Moving on to our chief executive, the Brits I know rather like Barack Obama – he’s clever, he’s calm, he’s not hasty in sending in the troops to Syria. But why, O why, is he as melancholy and defeated-seeming as Eeyore in A.A. Milne’s “Winnie the Pooh”? Does our leader inhabit a sad and boggy place near the Hundred Acre Wood? Or does Foggy Bottom spread State Department miasma to the Oval Office?
We agreed, over the Christmas pudding, that Obama might have gone too early into lame-duckdom. We wished he would buck up and act – as he now shows signs of doing, edging toward executive action over gun safety.
Friends and family were sad to hear that nobody stateside cares much about their own dear leader, Prime Minister David Cameron. I soothed their wounded feelings: The new lefty-leader of the Labour Party, Jeremy Corbyn, got a bit of media attention in the United States because he resembles Bernie Sanders, in looks and values. Of course, if Cameron could get a cameo in Downton Abbey, his U.S. star would rise.
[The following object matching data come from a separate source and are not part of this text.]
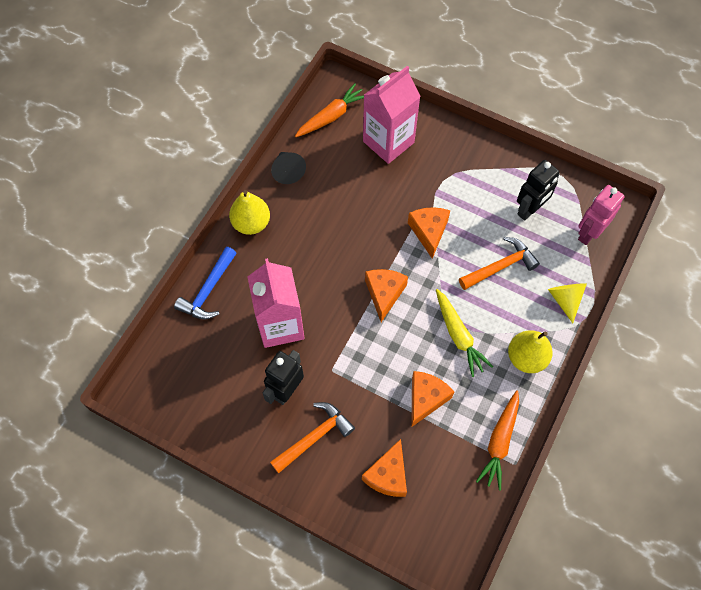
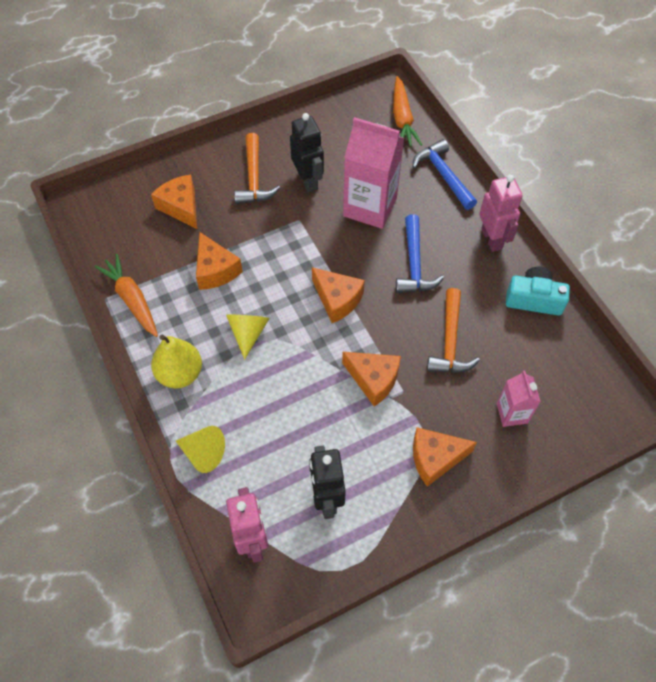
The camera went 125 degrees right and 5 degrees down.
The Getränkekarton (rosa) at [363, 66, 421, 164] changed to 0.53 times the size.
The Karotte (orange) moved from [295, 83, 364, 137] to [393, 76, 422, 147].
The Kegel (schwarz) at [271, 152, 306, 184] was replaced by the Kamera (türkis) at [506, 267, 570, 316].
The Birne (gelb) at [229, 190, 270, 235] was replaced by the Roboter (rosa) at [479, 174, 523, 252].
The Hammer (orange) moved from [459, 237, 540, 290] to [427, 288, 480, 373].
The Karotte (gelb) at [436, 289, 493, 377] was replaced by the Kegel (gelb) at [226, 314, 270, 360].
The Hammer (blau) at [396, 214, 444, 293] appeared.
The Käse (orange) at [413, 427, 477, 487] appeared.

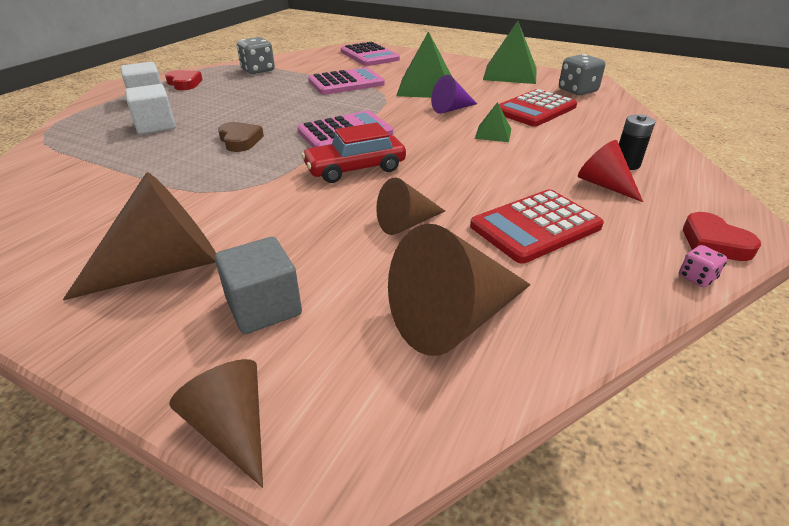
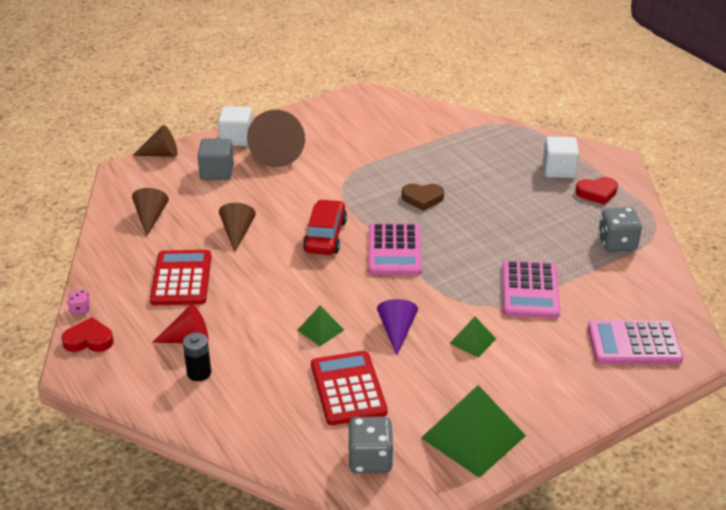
The camera went 120 degrees right and 0 degrees up.
The Pyramide (grün) at [396, 31, 452, 98] changed to 0.50 times the size.
The Kubus (weiß) moved from [125, 84, 176, 134] to [218, 106, 253, 146].
The Kegel (braun) at [388, 224, 531, 356] changed to 0.59 times the size.

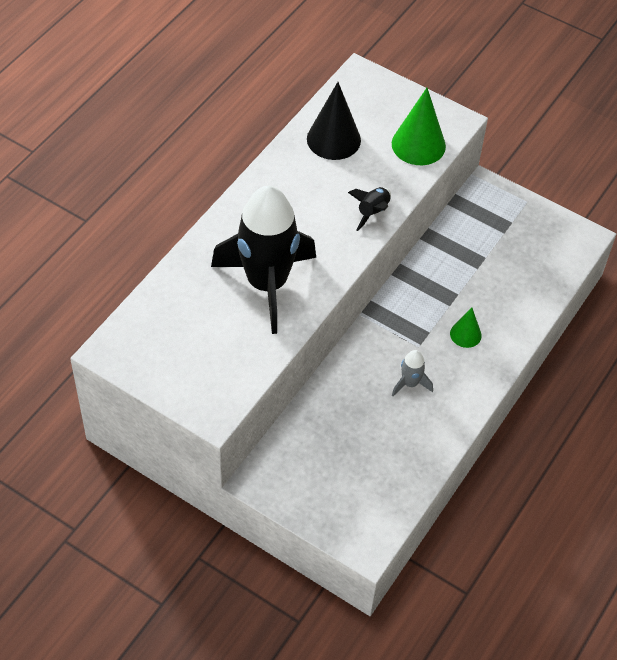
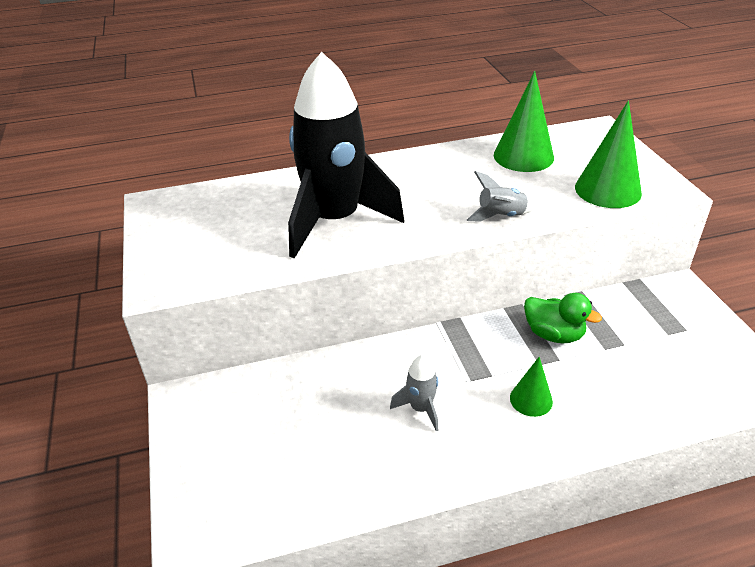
The camera went 45 degrees right and 15 degrees down.
The Kegel (schwarz) at [307, 82, 361, 160] became the Kegel (grün) at [494, 71, 554, 172].
The Rakete (schwarz) at [348, 187, 391, 231] became the Rakete (grau) at [467, 171, 536, 222].
The Ente (grün) at [524, 293, 602, 343] appeared.

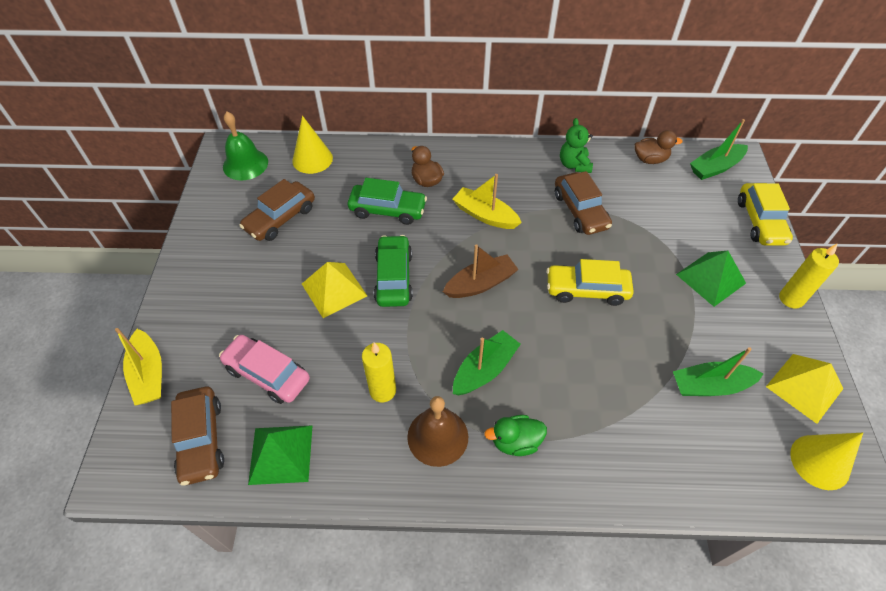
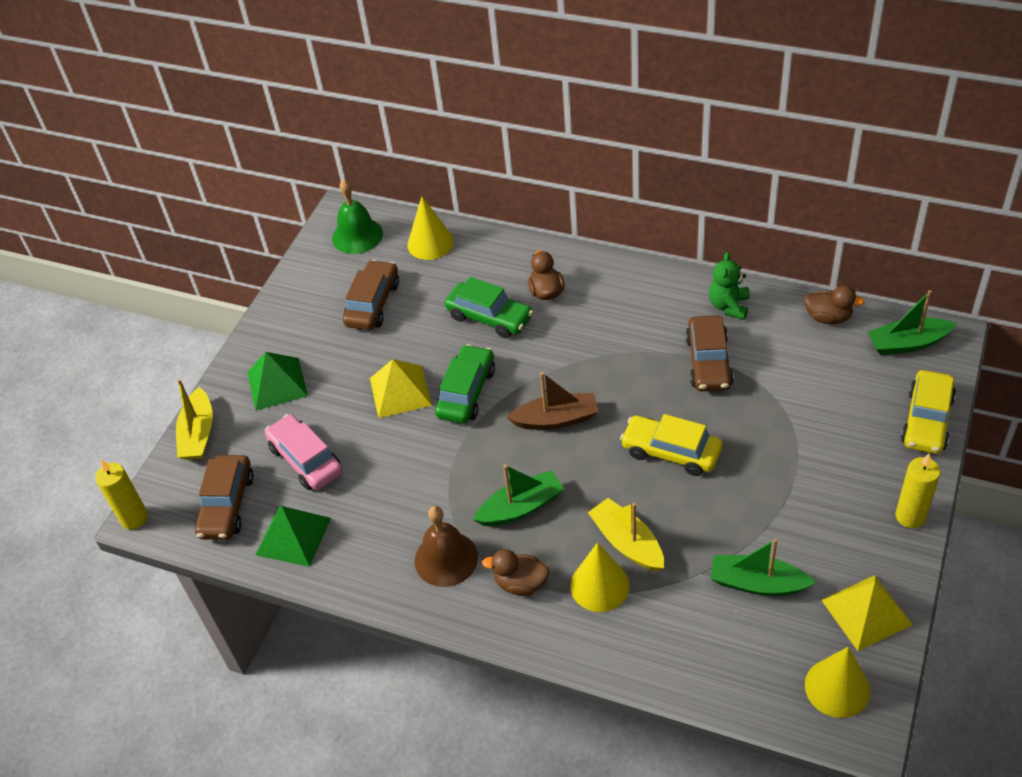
The camera went 25 degrees right and 5 degrees down.
The Boot (gelb) moved from [452, 174, 522, 229] to [588, 498, 664, 571].
The Auto (braun) at [239, 179, 315, 241] turned 135 degrees clockwise.
The Pyramide (grün) moved from [676, 251, 746, 307] to [247, 352, 308, 411].
The Kerze (gelb) moved from [362, 342, 396, 402] to [95, 460, 148, 530].
The Ente (grün) at [484, 415, 547, 456] became the Ente (braun) at [482, 549, 549, 596].
The Kegel (gelb) at [570, 542, 630, 612] appeared.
What about climate change? Well, a good 75 percent of my family are in the “we’re all doomed” category, and given the devastating December floods in Northern England, it’s hard not to sympathize with that view. To keep up the deniers’ end of the boat, however, I would periodically murmur: “We’re having an exceptional El Niño winter, that’s all.”
Certainly, the strong westerly gales that brought stormy floods to York, Leeds and Lancaster – whether routine El Niño features or sinister signs of climate catastrophe, or both – kept my plane in the air for far too long en route from Heathrow to Raleigh-Durham. But, from my window seat, I had viewed something like Greenland’s icy mountains as we made our turn over the northern Atlantic reaches. Those frozen peaks looked pretty solid from 30,000 feet.
And, hastening back in the taxi to Chapel Hill, I heard from the Moroccan-immigrant taxi driver the welcome news that floodwaters had receded from the streets of Blue Heaven. Home sweet home.
Rosemary Haskell of Chapel Hill teaches English at Elon University.